Ele foi provavelmente o primeiro surfista brasileiro a transitar entre algumas das maiores figuras da imprensa brasileira, aproveitando com talento as oportunidades para vender uma imagem positiva do esporte.
![]() Esquerda de sonhos - pintura digital. Foto: Reprodução Maritmo. |
Tal prestígio tinha explicação: Mario era sobrinho-neto da Condessa Pereira Carneiro, dona do Jornal do Brasil e uma das mais carismáticas figuras da imprensa brasileira.
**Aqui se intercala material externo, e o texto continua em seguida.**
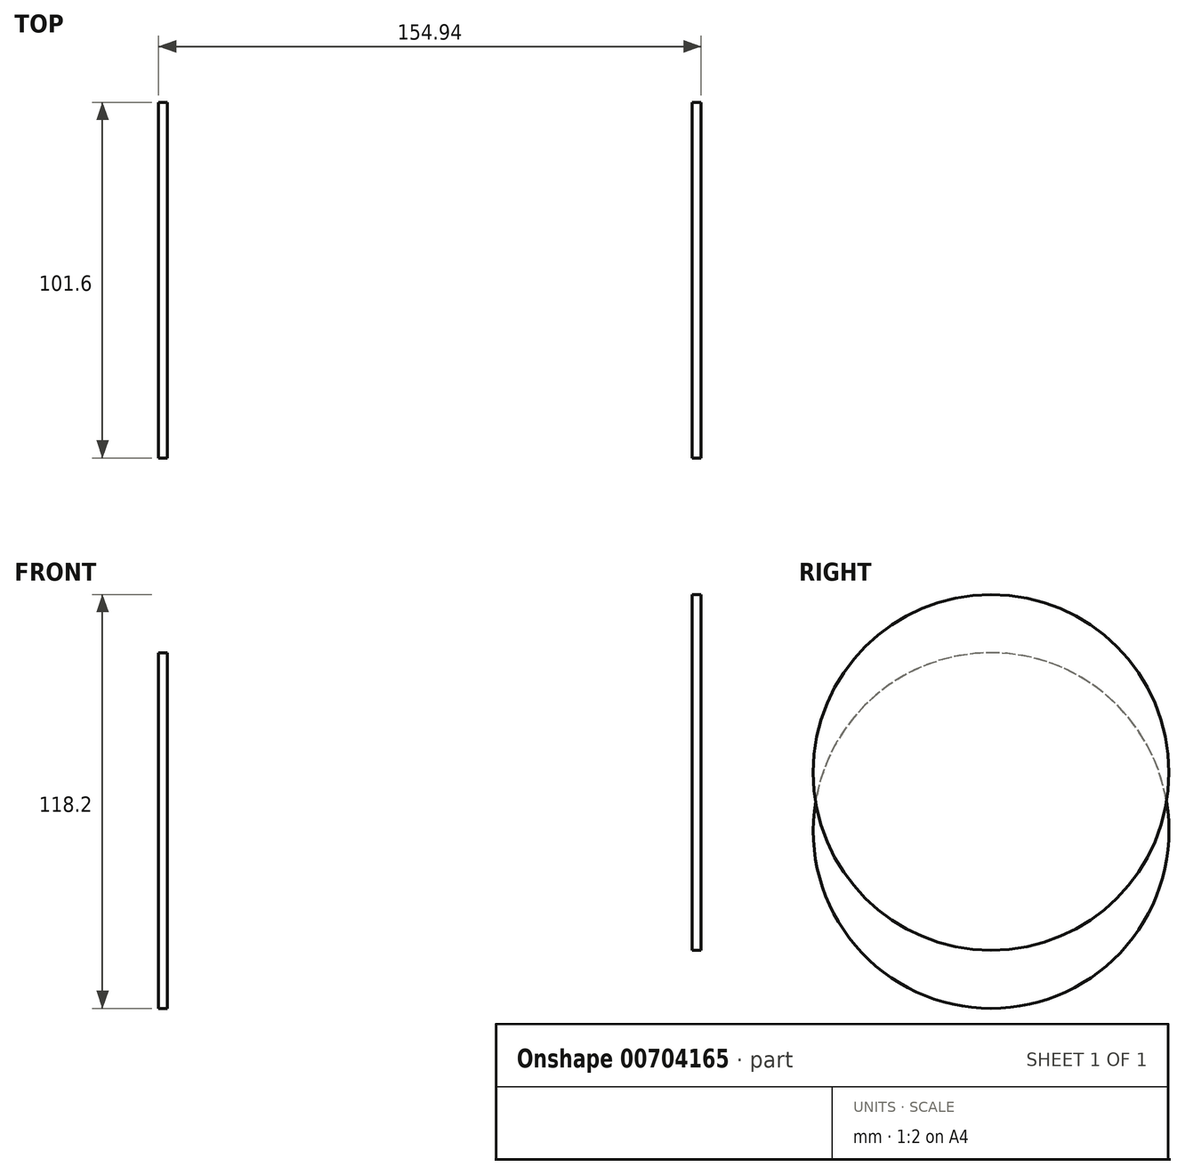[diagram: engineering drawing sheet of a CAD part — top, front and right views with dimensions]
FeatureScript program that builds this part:
annotation { "Feature Type Name" : "Feature", "Feature Type Description" : "" }
export const myFeature = defineFeature(function(context is Context, id is Id, definition is map)
    precondition{}
    {
        {
            var Q0;
            Q0=qCreatedBy(makeId("Right.planeOp"),FACE);
            var sketch = newSketch(context, id + "F0", { "sketchPlane" : qUnion([Q0])});
            skCircle(sketch, "E0", {"center": v(0, 0) * mm, "radius": 50.8 * mm});
            skSolve(sketch);
        }
        {
            var Q0;
            Q0=makeQuery(id+"F0.imprint","IMPRINT",FACE,{"disambiguationData":[TD([[makeQuery(id+"F0.imprint","IMPRINT",EDGE,{"derivedFrom":sQuery(id+"F0.wireOp",EDGE,"E0")}),1.0]])]});
            cPlane(context, id + "F1", {"entities" : qUnion([Q0]), "cplaneType" : CPlaneType.OFFSET, "offset" : 76.2 * mm, "oppositeDirection" : true, "width" : 152.4 * mm, "height" : 152.4 * mm});
        }
        {
            var Q0;
            Q0=makeQuery(id+"F0.imprint","IMPRINT",FACE,{"disambiguationData":[TD([[makeQuery(id+"F0.imprint","IMPRINT",EDGE,{"derivedFrom":sQuery(id+"F0.wireOp",EDGE,"E0")}),1.0]])]});
            cPlane(context, id + "F2", {"entities" : qUnion([Q0]), "cplaneType" : CPlaneType.OFFSET, "offset" : 76.2 * mm, "width" : 152.4 * mm, "height" : 152.4 * mm});
        }
        {
            var Q0;
            Q0=qCreatedBy(id+"F1.planeOp",FACE);
            var sketch = newSketch(context, id + "F3", { "sketchPlane" : qUnion([Q0])});
            skCircle(sketch, "E1", {"center": v(0, -16.6) * mm, "radius": 50.8 * mm});
            skSolve(sketch);
        }
        {
            var Q0;
            Q0=qCreatedBy(id+"F2.planeOp",FACE);
            var sketch = newSketch(context, id + "F4", { "sketchPlane" : qUnion([Q0])});
            skCircle(sketch, "E2", {"center": v(0, 0) * mm, "radius": 50.8 * mm});
            skSolve(sketch);
        }
        {
            var Q0;
            Q0=makeQuery(id+"F4.imprint","IMPRINT",FACE,{"disambiguationData":[TD([[makeQuery(id+"F4.imprint","IMPRINT",EDGE,{"derivedFrom":sQuery(id+"F4.wireOp",EDGE,"E2")}),1.0]])]});
            var Q1;
            Q1=makeQuery(id+"F3.imprint","IMPRINT",FACE,{"disambiguationData":[TD([[makeQuery(id+"F3.imprint","IMPRINT",EDGE,{"derivedFrom":sQuery(id+"F3.wireOp",EDGE,"E1")}),1.0]])]});
            extrude(context, id + "F5", {"entities" : qUnion([Q0, Q1]), "depth" : 2.54 * mm, "offsetDistance" : 25.4 * mm});
        }
    });
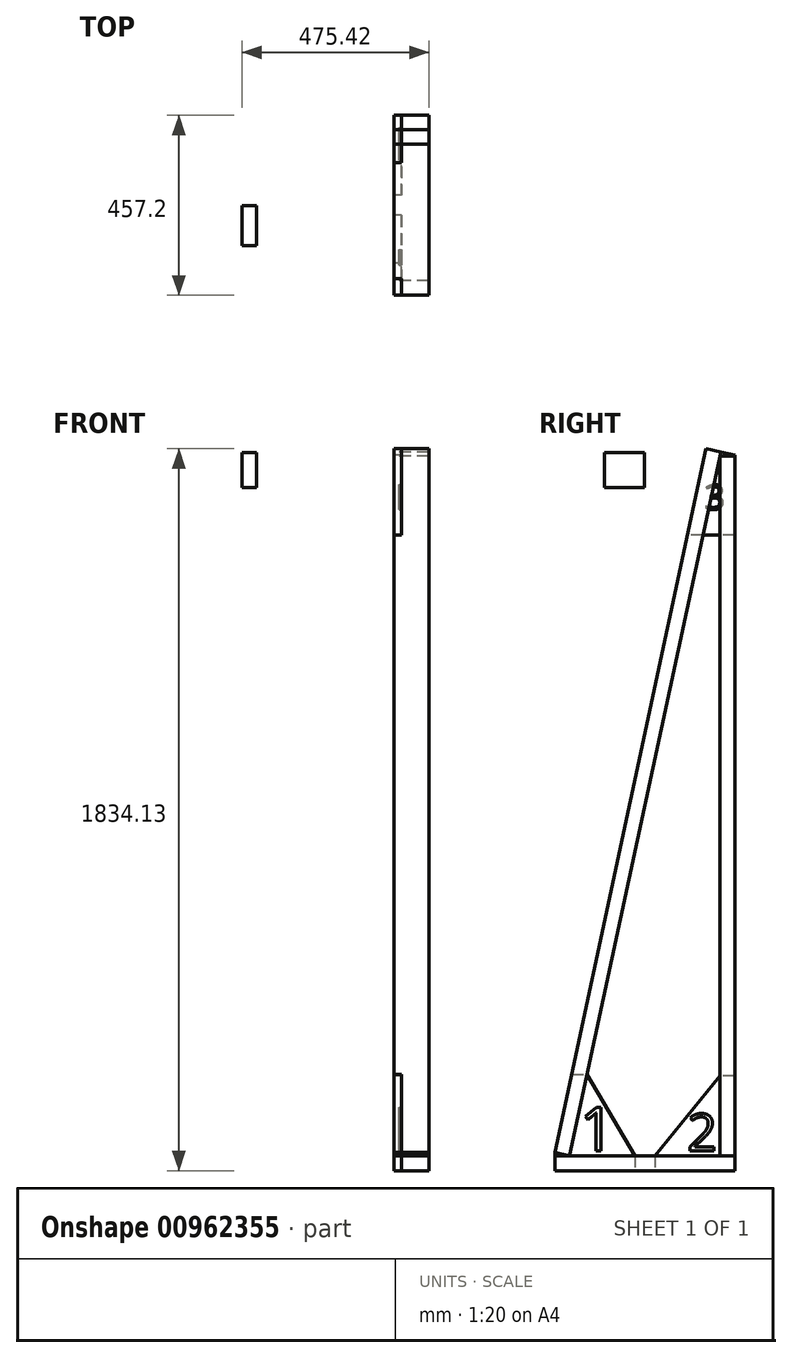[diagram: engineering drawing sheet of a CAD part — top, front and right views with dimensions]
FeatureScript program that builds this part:
annotation { "Feature Type Name" : "Feature", "Feature Type Description" : "" }
export const myFeature = defineFeature(function(context is Context, id is Id, definition is map)
    precondition{}
    {
        {
            var Q0;
            Q0=qCreatedBy(makeId("Right.planeOp"),FACE);
            var sketch = newSketch(context, id + "F0", { "sketchPlane" : qUnion([Q0])});
            skLineSegment(sketch, "E0.bottom", {"start": v(-227.88, -2.41) * mm, "end": v(229.32, -2.41) * mm});
            skLineSegment(sketch, "E0.top", {"start": v(-227.88, -40.51) * mm, "end": v(229.32, -40.51) * mm});
            skLineSegment(sketch, "E0.left", {"start": v(-227.88, -2.41) * mm, "end": v(-227.88, -40.51) * mm});
            skLineSegment(sketch, "E0.right", {"start": v(229.32, -2.41) * mm, "end": v(229.32, -40.51) * mm});
            skSolve(sketch);
        }
        {
            var Q0;
            Q0=makeQuery(id+"F0.imprint","IMPRINT",FACE,{"disambiguationData":[TD([[makeQuery(id+"F0.imprint","IMPRINT",EDGE,{"derivedFrom":sQuery(id+"F0.wireOp",EDGE,"E0.bottom")}),-1.0]])]});
            extrude(context, id + "F1", {"entities" : qUnion([Q0]), "depth" : 88.9 * mm, "offsetDistance" : 25.4 * mm});
        }
        {
            var Q0;
            Q0=qCreatedBy(makeId("Right.planeOp"),FACE);
            var sketch = newSketch(context, id + "F2", { "sketchPlane" : qUnion([Q0])});
            skLineSegment(sketch, "E1.bottom", {"start": v(191.22, 1775.59) * mm, "end": v(229.32, 1775.59) * mm});
            skLineSegment(sketch, "E1.top", {"start": v(191.22, -2.41) * mm, "end": v(229.32, -2.41) * mm});
            skLineSegment(sketch, "E1.left", {"start": v(191.22, 1775.59) * mm, "end": v(191.22, -2.41) * mm});
            skLineSegment(sketch, "E1.right", {"start": v(229.32, 1775.59) * mm, "end": v(229.32, -2.41) * mm});
            skSolve(sketch);
        }
        {
            var Q0;
            Q0=makeQuery(id+"F2.imprint","IMPRINT",FACE,{"disambiguationData":[TD([[makeQuery(id+"F2.imprint","IMPRINT",EDGE,{"derivedFrom":sQuery(id+"F2.wireOp",EDGE,"E1.bottom")}),-1.0]])]});
            extrude(context, id + "F3", {"entities" : qUnion([Q0]), "depth" : 88.9 * mm, "offsetDistance" : 25.4 * mm});
        }
        {
            var Q0;
            Q0=qCreatedBy(makeId("Right.planeOp"),FACE);
            var sketch = newSketch(context, id + "F4", { "sketchPlane" : qUnion([Q0])});
            skLineSegment(sketch, "E2", {"start": v(193.37, 1785.62) * mm, "end": v(156.12, 1793.62) * mm});
            skLineSegment(sketch, "E3", {"start": v(156.12, 1793.62) * mm, "end": v(-227.88, 5.59) * mm});
            skLineSegment(sketch, "E4", {"start": v(-227.88, 5.59) * mm, "end": v(-190.63, -2.41) * mm});
            skLineSegment(sketch, "E5", {"start": v(-190.63, -2.41) * mm, "end": v(193.37, 1785.62) * mm});
            skSolve(sketch);
        }
        {
            var Q0;
            Q0=makeQuery(id+"F4.imprint","IMPRINT",FACE,{"disambiguationData":[TD([[makeQuery(id+"F4.imprint","IMPRINT",EDGE,{"derivedFrom":sQuery(id+"F4.wireOp",EDGE,"E2")}),1.0]])]});
            extrude(context, id + "F5", {"entities" : qUnion([Q0]), "depth" : 88.9 * mm, "offsetDistance" : 25.4 * mm});
        }
        {
            var Q0;
            Q0=qCreatedBy(makeId("Right.planeOp"),FACE);
            var sketch = newSketch(context, id + "F6", { "sketchPlane" : qUnion([Q0])});
            skLineSegment(sketch, "E6", {"start": v(229.32, -40.51) * mm, "end": v(229.32, 200.79) * mm});
            skLineSegment(sketch, "E7", {"start": v(229.32, 200.79) * mm, "end": v(191.22, 200.79) * mm});
            skLineSegment(sketch, "E8", {"start": v(191.22, 200.79) * mm, "end": v(26.12, -2.41) * mm});
            skLineSegment(sketch, "E9", {"start": v(26.12, -2.41) * mm, "end": v(26.12, -40.51) * mm});
            skLineSegment(sketch, "E10", {"start": v(26.12, -40.51) * mm, "end": v(229.32, -40.51) * mm});
            skSolve(sketch);
        }
        {
            var Q0;
            Q0=makeQuery(id+"F6.imprint","IMPRINT",FACE,{"disambiguationData":[TD([[makeQuery(id+"F6.imprint","IMPRINT",EDGE,{"derivedFrom":sQuery(id+"F6.wireOp",EDGE,"E6")}),1.0]])]});
            extrude(context, id + "F7", {"entities" : qUnion([Q0]), "depth" : 19.05 * mm, "offsetDistance" : 25.4 * mm});
        }
        {
            var Q0;
            Q0=makeQuery(id+"F7.opExtrude","CAP_FACE",FACE,{"disambiguationData":[OSD([sQuery(id+"F6.wireOp",EDGE,"E6"),sQuery(id+"F6.wireOp",EDGE,"E7"),sQuery(id+"F6.wireOp",EDGE,"E8"),sQuery(id+"F6.wireOp",EDGE,"E9"),sQuery(id+"F6.wireOp",EDGE,"E10")])],"isStart":false});
            var sketch = newSketch(context, id + "F8", { "sketchPlane" : qUnion([Q0])});
            skText(sketch, "E11", { "text": "2", "fontName": "OpenSans-Regular.ttf"});
            const initialGuessF8  = {"E11": [0.10867, 0.01029, 1, 0, 0.09411]};
            skSetInitialGuess(sketch, initialGuessF8);
            skSolve(sketch);
        }
        {
            var Q0;
            Q0=makeQuery(id+"F8.imprint","IMPRINT",FACE,{"disambiguationData":[TD([[makeQuery(id+"F8.imprint","IMPRINT",EDGE,{"derivedFrom":sQuery(id+"F8.wireOp",EDGE,"E11.sketch_text.stroke-0")}),-1.0]])]});
            extrude(context, id + "F9", {"entities" : qUnion([Q0]), "operationType" : NewBodyOperationType.REMOVE, "oppositeDirection" : true, "depth" : 6.35 * mm, "offsetDistance" : 25.4 * mm});
        }
        {
            var Q0;
            Q0=qCreatedBy(makeId("Right.planeOp"),FACE);
            var sketch = newSketch(context, id + "F10", { "sketchPlane" : qUnion([Q0])});
            skLineSegment(sketch, "E12", {"start": v(-227.88, -40.51) * mm, "end": v(-227.88, 5.59) * mm});
            skLineSegment(sketch, "E13", {"start": v(-227.88, 5.59) * mm, "end": v(-185.21, 204.26) * mm});
            skLineSegment(sketch, "E14", {"start": v(-185.21, 204.26) * mm, "end": v(-146.25, 204.26) * mm});
            skLineSegment(sketch, "E15", {"start": v(-146.25, 204.26) * mm, "end": v(-24.68, -2.41) * mm});
            skLineSegment(sketch, "E16", {"start": v(-24.68, -2.41) * mm, "end": v(-24.68, -40.51) * mm});
            skLineSegment(sketch, "E17", {"start": v(-24.68, -40.51) * mm, "end": v(-227.88, -40.51) * mm});
            skSolve(sketch);
        }
        {
            var Q0;
            Q0=makeQuery(id+"F10.imprint","IMPRINT",FACE,{"disambiguationData":[TD([[makeQuery(id+"F10.imprint","IMPRINT",EDGE,{"derivedFrom":sQuery(id+"F10.wireOp",EDGE,"E12")}),-1.0]])]});
            extrude(context, id + "F11", {"entities" : qUnion([Q0]), "depth" : 19.05 * mm, "offsetDistance" : 25.4 * mm});
        }
        {
            var Q0;
            Q0=makeQuery(id+"F11.opExtrude","CAP_FACE",FACE,{"disambiguationData":[OSD([sQuery(id+"F10.wireOp",EDGE,"E12"),sQuery(id+"F10.wireOp",EDGE,"E13"),sQuery(id+"F10.wireOp",EDGE,"E14"),sQuery(id+"F10.wireOp",EDGE,"E15"),sQuery(id+"F10.wireOp",EDGE,"E16"),sQuery(id+"F10.wireOp",EDGE,"E17")])],"isStart":false});
            var sketch = newSketch(context, id + "F12", { "sketchPlane" : qUnion([Q0])});
            skText(sketch, "E18", { "text": "1", "fontName": "OpenSans-Regular.ttf"});
            skPoint(sketch, "E18.firstSnap0", {"position": v(-206.55, 104.92) * mm});
            const initialGuessF12  = {"E18": [-0.16487, 0.01029, 1, 0, 0.11046]};
            skSetInitialGuess(sketch, initialGuessF12);
            skSolve(sketch);
        }
        {
            var Q0;
            Q0 = qSketchRegion(id + "F12", true);
            extrude(context, id + "F13", {"entities" : qUnion([Q0]), "operationType" : NewBodyOperationType.REMOVE, "oppositeDirection" : true, "depth" : 6.35 * mm, "offsetDistance" : 25.4 * mm});
        }
        {
            var Q0;
            Q0=qCreatedBy(makeId("Right.planeOp"),FACE);
            var sketch = newSketch(context, id + "F14", { "sketchPlane" : qUnion([Q0])});
            skLineSegment(sketch, "E19", {"start": v(109.1, 1574.7) * mm, "end": v(156.12, 1793.62) * mm});
            skLineSegment(sketch, "E20", {"start": v(156.12, 1793.62) * mm, "end": v(229.32, 1777.9) * mm});
            skLineSegment(sketch, "E21", {"start": v(229.32, 1777.9) * mm, "end": v(229.32, 1574.7) * mm});
            skLineSegment(sketch, "E22", {"start": v(229.32, 1574.7) * mm, "end": v(109.1, 1574.7) * mm});
            skSolve(sketch);
        }
        {
            var Q0;
            Q0 = qSketchRegion(id + "F14", true);
            extrude(context, id + "F15", {"entities" : qUnion([Q0]), "depth" : 19.05 * mm, "offsetDistance" : 25.4 * mm});
        }
        {
            var Q0;
            Q0=makeQuery(id+"F15.opExtrude","CAP_FACE",FACE,{"disambiguationData":[OSD([sQuery(id+"F14.wireOp",EDGE,"E19"),sQuery(id+"F14.wireOp",EDGE,"E20"),sQuery(id+"F14.wireOp",EDGE,"E21"),sQuery(id+"F14.wireOp",EDGE,"E22")])],"isStart":false});
            var sketch = newSketch(context, id + "F16", { "sketchPlane" : qUnion([Q0])});
            skText(sketch, "E23", { "text": "3\n", "fontName": "OpenSans-Regular.ttf"});
            const initialGuessF16  = {"E23": [0.15312, 1.63955, 1, 0, 0.06328]};
            skSetInitialGuess(sketch, initialGuessF16);
            skSolve(sketch);
        }
        {
            var Q0;
            Q0 = qSketchRegion(id + "F16", true);
            extrude(context, id + "F17", {"entities" : qUnion([Q0]), "operationType" : NewBodyOperationType.REMOVE, "oppositeDirection" : true, "depth" : 6.35 * mm, "offsetDistance" : 25.4 * mm});
        }
        {
            var Q0;
            Q0=qCreatedBy(makeId("Front.planeOp"),FACE);
            var sketch = newSketch(context, id + "F18", { "sketchPlane" : qUnion([Q0])});
            skLineSegment(sketch, "E24.bottom", {"start": v(-386.52, 1784.46) * mm, "end": v(-348.42, 1784.46) * mm});
            skLineSegment(sketch, "E24.top", {"start": v(-386.52, 1695.56) * mm, "end": v(-348.42, 1695.56) * mm});
            skLineSegment(sketch, "E24.left", {"start": v(-386.52, 1784.46) * mm, "end": v(-386.52, 1695.56) * mm});
            skLineSegment(sketch, "E24.right", {"start": v(-348.42, 1784.46) * mm, "end": v(-348.42, 1695.56) * mm});
            skSolve(sketch);
        }
        {
            var Q0;
            Q0 = qSketchRegion(id + "F18", true);
            extrude(context, id + "F19", {"entities" : qUnion([Q0]), "depth" : 101.6 * mm, "offsetDistance" : 25.4 * mm});
        }
    });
O sobrenome ilustre abria portas de relacionamento para Mario, normalmente fechadas aos demais surfistas.
E por ser dotado de refinamento e fluência diante de empresários, presidentes e políticos, Mario impressionava favoravelmente os interlocutores.
"Era comum pessoas da imprensa dizerem que eu nem parecia um surfista, já que eu sempre trabalhava de terno e gravata, tamanho o preconceito contra os surfistas. As pessoas achavam que um surfista jamais seria capaz de sentar numa mesa de negócios e falar de forma fluente, sem maneirismos ou gírias praianas", conta.
Aproveitando-se do ótimo relacionamento e faro comercial, Mario começou a fechar vários anúncios para as revistas que representava.
Numa de suas iniciativas, ele negociou a publicação do logotipo da Rede Globo naquele que seria o primeiro pôster-calendário publicado numa revista brasileira, a clássica Brasil Surf.
Com o tempo, Mario passou a ser uma espécie de assessor de imprensa informal do surfe, sempre 'plantando' notícias sobre o esporte nos jornais, principalmente no JB, onde tinha livre acesso à redação.
A Condessa Pereira Carneiro costumava dizer que para pedir alguma coisa no jornal, ele nem precisava ir até ela. Bastava falar com os chefes da redação para que o atendessem, no caso de possuir uma pauta boa.